It was once said, by my favorite musician in the known and unknown worlds, that nothing prepares you for your art more than your life. I would take this one step further and say, nothing prepares you more for your own life…than your own damn life. The music, like most great things, follows in its wake…
Once I allowed the world to lie to me. The lie went as follows. You should not be where you are. Your world should be bigger. Filled with more things, bigger stages, a wider audience who actually gets you. Instead of the heathens who want me to cover other peoples music. Seriously girl, what the hell are you doing wrong to be stuck where you are eh?
And then the pandemic hit.
My world was always a small one. Even though I have a huge voice and know how to kick it on stage, I enjoy silence and small crowds. Speaking gently and chilling. Saying that I wasn’t as affected as many of my extroverted friends would be a lie. However, the pandemic didn’t bother me as much as being deprived of cigarettes has!
Daddy dying threw me off. That changed everything.
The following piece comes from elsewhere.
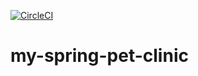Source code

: [![CircleCI](https://dl.circleci.com/status-badge/img/gh/ErnestoCaballero/my-spring-pet-clinic/tree/main.svg?style=svg)](https://dl.circleci.com/status-badge/redirect/gh/ErnestoCaballero/my-spring-pet-clinic/tree/main)

# my-spring-pet-clinic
It made me appreciate all the small and wonderful things. Suddenly the world was just too big, the grief too overwhelming and I could not open my mouth to sing a single note for months. Let alone have a coherent conversation with anyone outside my family in person!
I have no doubt bigger stages will find me. No doubt that love will come. But bladdy hell, I no longer care as much. How did this happen, I wondered? Ah yes, Daddy dying made me see my life for what it is. Without judgement and with a great deal of empathy. I am rather glad I had no one of significance in my life as the pandemic hit. As I would not trade being with my family for anything.
Do I miss the stage? Of course yes. Along with the admission arrived the real reason why I love music. The ability to share a truth, whether it is rooted in anger, lies, fantasy or any other distorted emotion matters more. In fact, take away the music and the reason for my being remains the same.
Simply sharing space with anyone I care for is a gift. Anywhere. Any place. Regardless of the space, big or small.
My sister is urging me to go back on the dating scene. I am, honestly, so bored. I can speak to anyone about anything. The real problem that occurs is as follows. Most men find my ability to share so freely….intriguing and so make numerous assumptions. Look, just because we get along like a house on fire does not mean I wanna jump you or be your girlfriend. My small world became a great deal smaller. Not only smaller but….cleaner.
You are the source of everything you attract in your life. You. Your beliefs about the world and the people in it. You.
Right now, I feel at ease. Grateful for every day spent with people I love. The way I honor them is with and through Music. By sharing what is real or truthfully felt. Regarding love? The gods know me well enough to bring me what I need when I need it. If it is not in my life, there is a good reason for that being the case.
See what I just did? I looked at my life for what it is….without moaning. Hehe
Okay, I am gonna take a nap and not move for an hour.